Data Model: Glossary Seed File Schema Validation

Pydantic Validation Models

GlossarySeedTerm

Child entity within the GlossarySeedFile aggregate. Validates a single term entry from a glossary seed YAML file.

class GlossarySeedTerm(BaseModel):
    model_config = ConfigDict(frozen=True, extra="forbid")

    surface: str
    definition: str
    confidence: float = 1.0
    status: Literal["active", "draft", "deprecated"] = "draft"

    @field_validator("surface")
    @classmethod
    def surface_must_be_normalized(cls, v: str) -> str:
        if v != v.lower().strip():
            raise ValueError(
                f"surface must be normalized (lowercase, trimmed): got {v!r}, "
                f"expected {v.lower().strip()!r}"
            )
        if not v:
            raise ValueError("surface must not be empty")
        return v

    @field_validator("definition")
    @classmethod
    def definition_must_not_be_empty(cls, v: str) -> str:
        if not v.strip():
            raise ValueError("definition must not be empty")
        return v

    @field_validator("confidence")
    @classmethod
    def confidence_in_range(cls, v: float) -> float:
        if not 0.0 <= v <= 1.0:
            raise ValueError(f"confidence must be 0.0..1.0, got {v}")
        return v

Fields:

FieldTypeRequiredDefaultInvariant
surfacestryessurface == surface.lower().strip(), non-empty
definitionstryesNon-empty after strip
confidencefloatno1.00.0 <= confidence <= 1.0
statusLiteralno"draft"One of active, draft, deprecated

GlossarySeedFile

Aggregate root for a glossary seed file.
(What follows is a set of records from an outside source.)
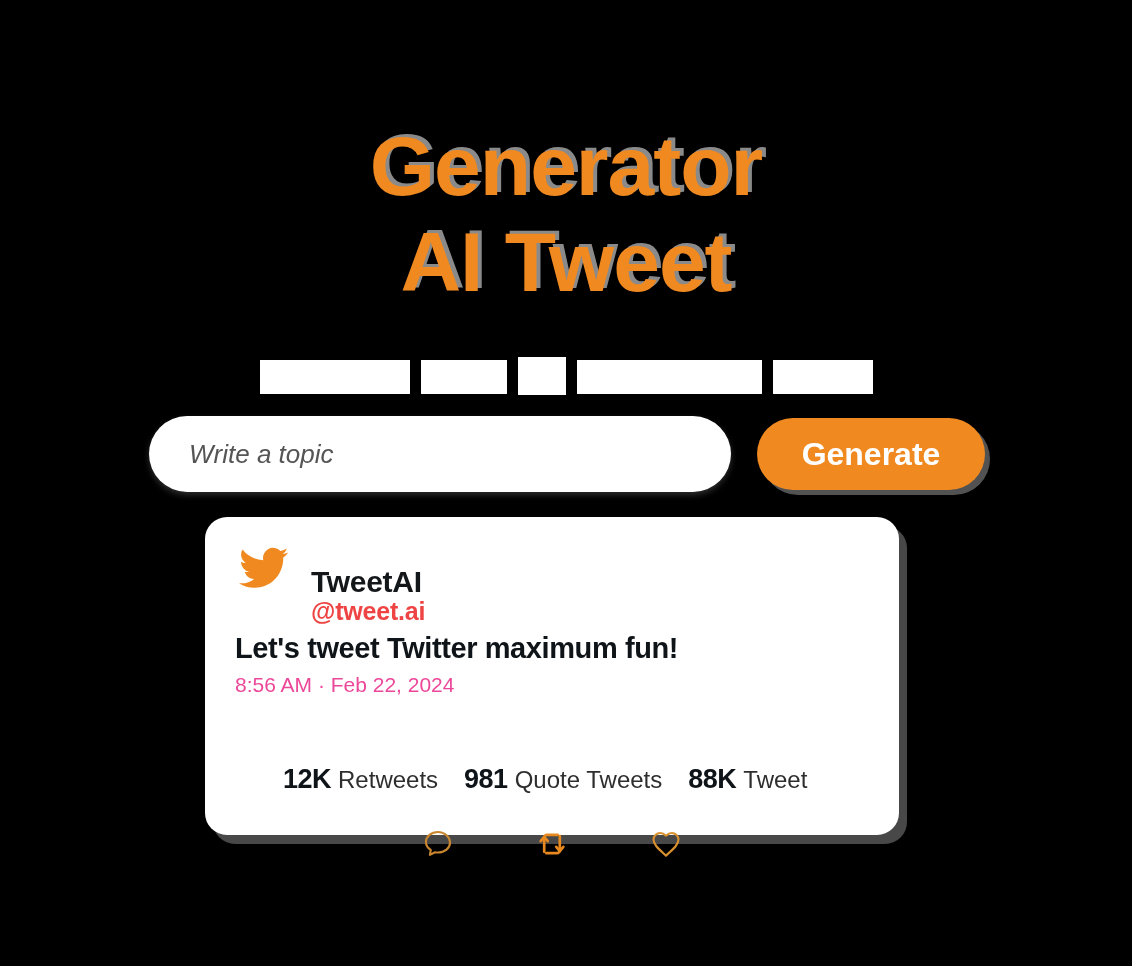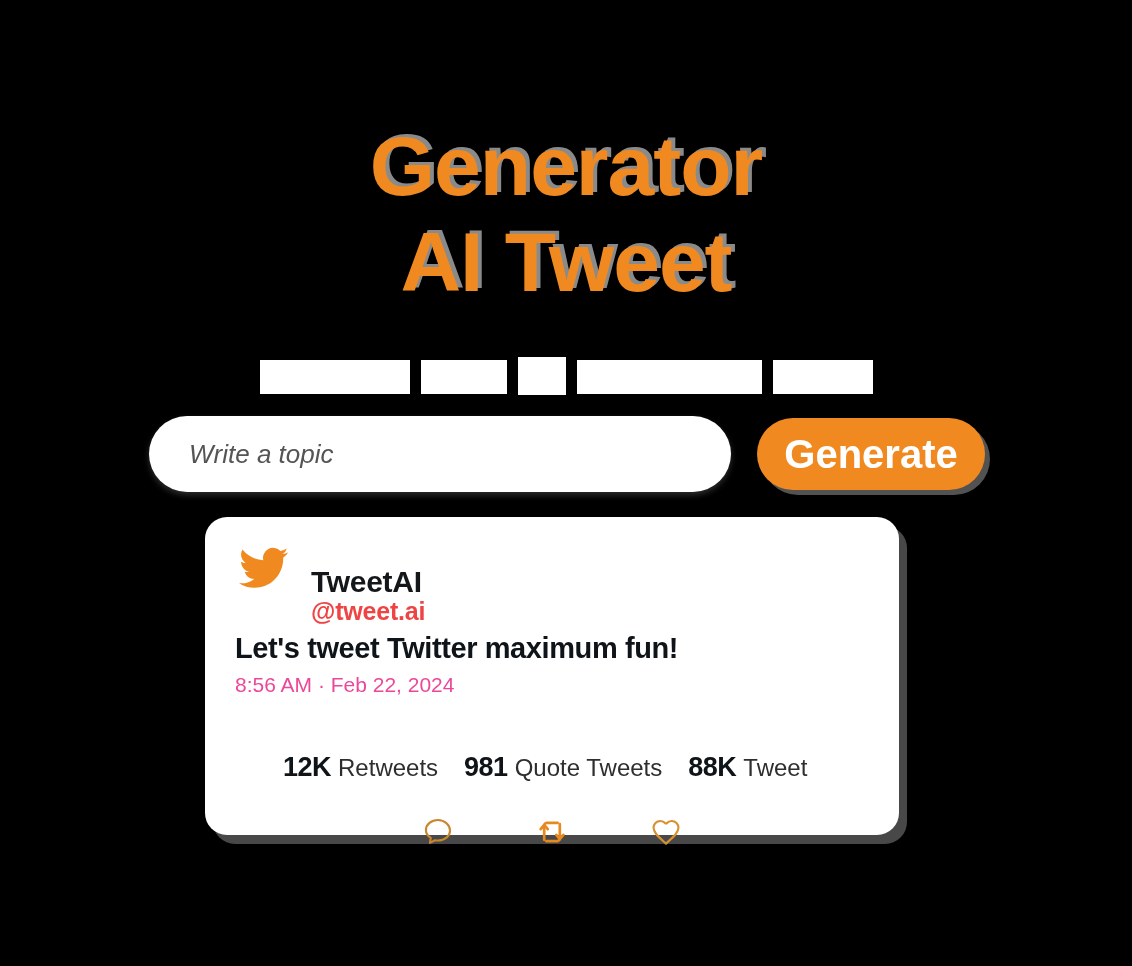--- a/index.html
+++ b/index.html
@@ -99,21 +99,21 @@
     left: 608px;
     top: 3px;
     width: 228px;
     height: 72px;
     border: none;
     border-radius: 999px;
     background: #F08A20;
     color: #ffffff;
     font-family: "Liberation Sans", sans-serif;
     font-weight: 700;
-    font-size: 40px;
+    font-size: 32px;
     letter-spacing: 0px;
     cursor: pointer;
     box-shadow: 5px 5px 0 rgba(150,150,150,0.55);
   }
 
   
   .tweet-card {
     position: absolute;
     left: 205px;
     top: 517px;
@@ -174,21 +174,21 @@
     color: #ec4899;
   }
 
   .stats-row {
     display: flex;
     align-items: baseline;
     gap: 26px;
     margin-top: 55px;
     padding-left: 48px;
   }
-  .stat { display: flex; align-items: baseline; gap: 7px; }
+  .stat { display: flex; align-items: baseline; gap: 7px; margin-top: 12px; }
   .stat-num {
     font-family: "Liberation Sans", sans-serif;
     font-weight: 700;
     font-size: 27px;
     color: #0f1419;
     letter-spacing: -0.5px;
   }
   .stat-label {
     font-family: "Liberation Sans", sans-serif;
     font-size: 24px;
Validates the entire file structure.

class GlossarySeedFile(BaseModel):
    model_config = ConfigDict(frozen=True, extra="forbid")

    terms: list[GlossarySeedTerm]

    @field_validator("terms")
    @classmethod
    def terms_must_not_be_empty(cls, v: list[GlossarySeedTerm]) -> list[GlossarySeedTerm]:
        # Allow empty list — a scope may have no terms yet
        return v

Fields:

FieldTypeRequiredDefaultInvariant
termslist[GlossarySeedTerm]yesMust be present (may be empty list)

Error Models

SeedValidationError (dataclass)

A single validation error with location context.

@dataclass(frozen=True)
class SeedValidationError:
    file_path: Path
    term_index: int | None     # None for file-level errors
    term_surface: str | None   # None when surface itself is missing/invalid
    field: str | None          # None for term-level or file-level errors
    message: str

SeedFileValidationError (exception)

Aggregated validation failure for a seed file.

class SeedFileValidationError(GlossaryError):
    def __init__(self, file_path: Path, errors: list[SeedValidationError]):
        self.file_path = file_path
        self.errors = errors
        super().__init__(self._format_message())

    def _format_message(self) -> str:
        # Multi-line: "N validation error(s) in <path>:\n  - term[0] 'foo': surface: ..."

Validation Function

validate_seed_file_data()

Orchestrates Pydantic validation and translates ValidationError into SeedValidationError list.

def validate_seed_file_data(
    data: Any,
    file_path: Path,
) -> GlossarySeedFile:
    """Validate parsed YAML data against the glossary seed file schema.

    Returns the validated GlossarySeedFile on success.
    Raises SeedFileValidationError on failure with all errors collected.
    """

Translation logic: Pydantic v2 ValidationError.errors() returns a list of dicts with loc, msg, type fields. The translator maps:

  • loc = ("terms", 2, "surface")term_index=2, field="surface"
  • loc = ("terms",) → file-level error (missing terms key)
  • term_surface extracted from the input data["terms"][term_index]["surface"] when available

Scope Validation

validate_scope_filename()

Validates that a seed filename corresponds to a known GlossaryScope.

VALID_SCOPE_FILENAMES: set[str] = {f"{s.value}.yaml" for s in GlossaryScope}

def validate_scope_filename(file_path: Path) -> GlossaryScope | None:
    """Return the GlossaryScope for a seed filename, or None if unknown."""

Relationships to Existing Models

GlossarySeedFile (Pydantic, validation layer)
    │ contains
    ▼
GlossarySeedTerm (Pydantic, validation layer)
    │ validated data feeds into
    ▼
TermSurface (dataclass, runtime domain model)
    │ composed into
    ▼
TermSense (dataclass, runtime domain model)

The Pydantic models validate raw YAML data. After validation succeeds, load_seed_file() constructs TermSurface and TermSense dataclass instances from the validated data. The Pydantic models do not replace the existing domain model — they are the input validation gate.